Le sujet revient périodiquement, inlassablement dans la presse financière : pourquoi les Français épargnent-ils nettement plus que leurs voisins ? 15,7% de leurs revenus au second semestre 2013, contre une moyenne européenne de 11%.
La question n’est certainement pas neutre. Derrière elle, à lire les articles, pointe bien sûr le pessimisme conjoncturel des Français mais plus encore : une frileuse peur de l’avenir, nourrie par un vieux fonds paysan poussant à chérir son bas de laine. Récemment, un article opposait ainsi le Français, foncièrement propriétaire, à son voisin allemand (qui, soit dit en passant, quoique moins propriétaire de son logement, épargne encore plus que le Français !). Bref, derrière les traits que l’on prête à l’épargnant français, pointent la défense conservatrice de son pré carré, l’hostilité à ce qui est nouveau, à l’Autre. Une certaine vision que l’élite parisienne peut avoir du « peuple », sans doute. Toutefois, lorsqu’on souligne qu’une désépargne de 1% correspondrait à 14 milliards € injectés dans l’économie pour la croissance, on sous-entend que les Français sont plus riches qu’on ne le croit et l’on dit une énormité, tant du point de vue économique qu’au vu de la détresse qui se cache derrière un taux d’épargne dont la hauteur n’est que de façade.
Prenons d’abord une perspective historique. Tout a commencé au début des années 50. En 1950, la situation de l’épargnant français était symétriquement opposée à celle d’aujourd’hui :
L’épargne immobilière a décollé dès 1951. Elle a atteint son pic en 1974 (14,5%). L’épargne financière, en regard, a atteint assez vite une moyenne de 6%, qui est encore la sienne aujourd’hui, après avoir connu une longue baisse au cours des années 80. Son plus bas fut atteint en 1987 (0.6%) avant que la hausse des taux ne la fasse repartir, sans lui faire toutefois retrouver son plus haut de 1962 (8.6%). Ainsi, le comportement de l’épargnant français est remarquablement stable depuis 50 ans. Ce sont seulement les prix de l’immobilier qui ont tiré son épargne vers le haut, sachant que l’immobilier représente en moyenne 60% de l’épargne totale des ménages (source Insee pour toutes les données ci-dessus).

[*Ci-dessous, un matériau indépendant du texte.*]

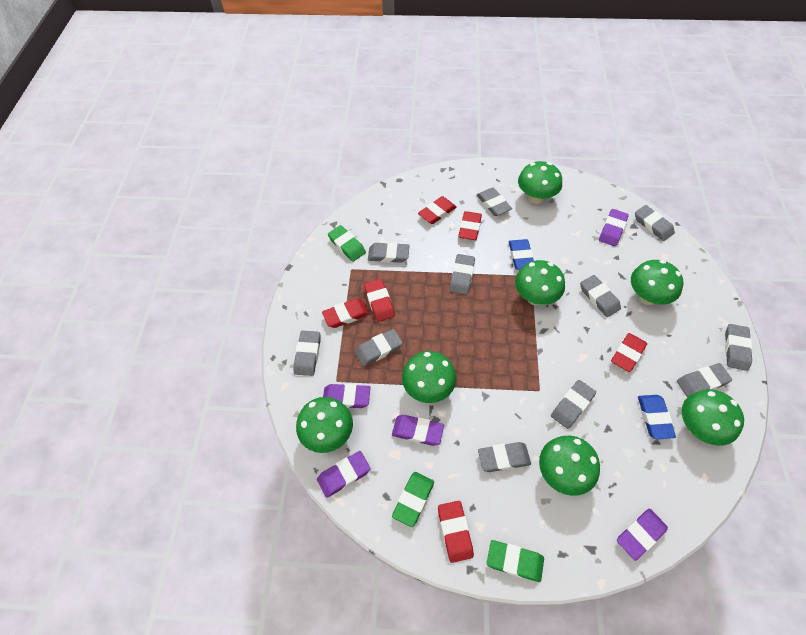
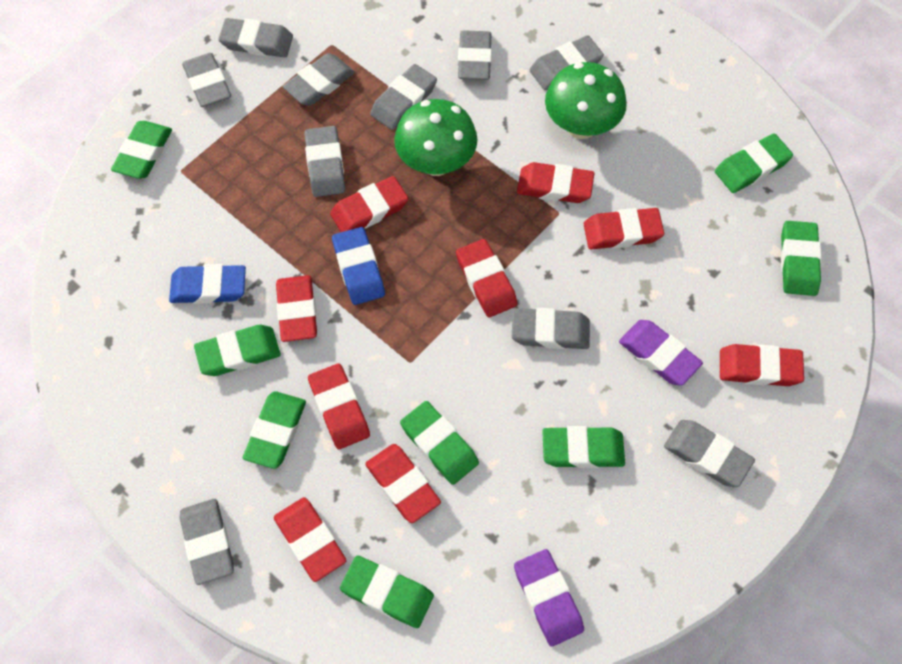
green eraser: [328,225,366,262] [392,472,434,527] [487,540,544,582] = 3 -> [111,121,172,179] [194,325,281,376] [243,391,306,469] [340,555,434,628] [400,401,479,485] [542,426,625,468] [715,133,793,193] [781,221,822,296] = 8
green mushroom: [296,397,353,453] [402,351,456,403] [515,260,565,305] [518,161,562,204] [539,436,600,496] [631,260,683,305] [682,389,744,446] = 7 -> [394,99,477,176] [545,62,627,139] = 2
grey eraser: [293,331,320,376] [355,329,403,366] [368,242,410,263] [449,254,475,295] [477,188,512,216] [478,442,531,472] [551,380,596,429] [580,275,621,317] [635,205,675,241] [677,363,732,397] [725,324,753,371] = 11 -> [180,499,234,585] [182,53,231,107] [218,18,293,57] [283,53,355,106] [304,126,345,197] [370,64,437,130] [458,30,492,80] [512,308,590,349] [530,35,604,90] [664,420,755,487] = 10
purple eraser: [317,451,371,498] [323,384,371,408] [392,415,444,446] [599,209,629,246] [617,508,668,561] = 5 -> [514,549,584,647] [619,320,703,386] = 2
red eraser: [322,298,369,328] [364,279,395,322] [418,196,456,224] [438,501,474,563] [458,211,482,240] [611,333,647,372] = 6 -> [274,497,346,582] [276,275,317,342] [308,363,370,449] [330,176,408,232] [365,444,441,523] [456,239,517,317] [517,162,595,203] [584,208,664,250] [720,344,804,386] = 9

Regardons maintenant à plus court terme : l’épargne financière, celle qui n’est pas contrainte par la hausse des prix immobiliers, loin de battre des records, stagne. Elle atteignait 7,6% en 2002, 7,4% en 2009, 6,1% en 2012. Les flux d’épargne financière ont brutalement chuté en 2013 : passant de 116 milliards € à 80 milliards €, ils sont au plus bas depuis 13 ans, selon la Fédération Française des Sociétés d’Assurances. En cause, la baisse du pouvoir d’achat : -1,5% en 2012, du jamais vu depuis 1984. Mais cette donnée est trop globale car, en France, les 20% les plus riches font 80% de l’épargne brute. Ainsi, une grande partie de ces Français qu’on dépeint couvant leur bas de laine n’ont en fait pas un sous devant eux !

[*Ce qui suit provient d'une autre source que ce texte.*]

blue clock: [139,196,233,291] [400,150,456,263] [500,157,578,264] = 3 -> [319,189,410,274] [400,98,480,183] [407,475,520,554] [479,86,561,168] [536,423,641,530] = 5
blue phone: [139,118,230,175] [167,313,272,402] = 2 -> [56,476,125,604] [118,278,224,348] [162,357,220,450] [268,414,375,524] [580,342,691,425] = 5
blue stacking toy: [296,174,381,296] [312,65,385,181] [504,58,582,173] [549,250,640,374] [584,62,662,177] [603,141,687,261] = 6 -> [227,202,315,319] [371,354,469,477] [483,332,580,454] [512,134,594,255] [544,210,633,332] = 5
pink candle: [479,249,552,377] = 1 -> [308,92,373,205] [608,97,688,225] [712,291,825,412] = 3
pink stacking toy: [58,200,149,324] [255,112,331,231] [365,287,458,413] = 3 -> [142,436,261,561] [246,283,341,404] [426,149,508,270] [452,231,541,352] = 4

Pourtant, un gros obstacle se profile : la retraite. Celle qui est financée par répartition n’apparait pas, par définition, dans l’épargne des ménages (de manière générale, la prise en compte ou non des retraites rend les comparaisons internationales en matière d’épargne assez délicates, notamment entre la France et la Grande-Bretagne. De ce point de vue encore, on ne peut se fier tout à fait aux chiffres globaux). Les Français anticipent largement, toutes les études l’indiquent, une baisse importante des pensions quand ils atteindront l’âge de la retraite et, pour y parer, ceux qui le pouvaient ont tout misé sur l’immobilier, dont le marché stagne aujourd’hui. Tandis que des taux très bas font paraître presqu’inutiles les efforts d’épargne, au-delà d’une épargne de précaution alimentée notamment par la crainte des hausses d’impôts, du coût de la vie, de la santé, des études.

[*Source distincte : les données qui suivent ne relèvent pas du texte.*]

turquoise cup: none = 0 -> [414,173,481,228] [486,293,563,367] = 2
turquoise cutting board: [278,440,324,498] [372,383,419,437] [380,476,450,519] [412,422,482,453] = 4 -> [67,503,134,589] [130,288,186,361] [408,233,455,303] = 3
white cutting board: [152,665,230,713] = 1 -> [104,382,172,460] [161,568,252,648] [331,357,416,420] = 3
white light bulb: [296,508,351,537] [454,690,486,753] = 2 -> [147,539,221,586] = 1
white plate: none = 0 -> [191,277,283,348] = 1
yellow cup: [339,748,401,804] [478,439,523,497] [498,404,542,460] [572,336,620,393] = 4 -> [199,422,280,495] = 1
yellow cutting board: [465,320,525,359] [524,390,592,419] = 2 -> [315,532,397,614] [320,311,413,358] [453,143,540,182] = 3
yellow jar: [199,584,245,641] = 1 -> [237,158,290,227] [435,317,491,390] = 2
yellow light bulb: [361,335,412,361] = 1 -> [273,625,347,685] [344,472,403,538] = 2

Après la crise de 2008, une politique monétaire de taux très bas a paru et parait toujours à ce point évidente pour relancer l’économie (et soulager surtout le poids de la dette des Etats) que beaucoup estiment que les taux n’ont pas assez baissé. Or, non seulement leur baisse n’a pas fait repartir le crédit mais, dans un contexte récessif et inquiet, elle n’a pas non plus poussé à désépargner pour consommer. Le résultat, entre manque d’épargne pour la retraite et crainte d’un effondrement immobilier, est une exaspération qu’on confond avec un simple pessimisme. Sans doute faut-il même parler d’une véritable détresse, quoique le terme soit inusité dans le domaine économique et financier. Fin 2012, une très intéressante enquête Blackrock/YouGov. caractérisait la France comme « un pays en état de choc ».
Parmi les Français interrogés, 74% reconnaissaient que la responsabilité de financer leur retraite leur incombait et qu’ils ne pouvaient plus vraiment compter sur les retraites publiques pour subvenir à leurs besoins futurs. Pourtant, 52% reconnaissaient ne pas épargner, n’en ayant tout simplement pas les moyens. Dans ces conditions, 73% disaient s’attendre à vivre bien plus modestement lors de leur passage en retraite, 45% prévoyant de travailler plus longtemps. 40% reconnaissaient avoir besoin de conseils, ne sachant pas estimer précisément ni le montant de leur retraite ni les sommes qu’ils devraient épargner.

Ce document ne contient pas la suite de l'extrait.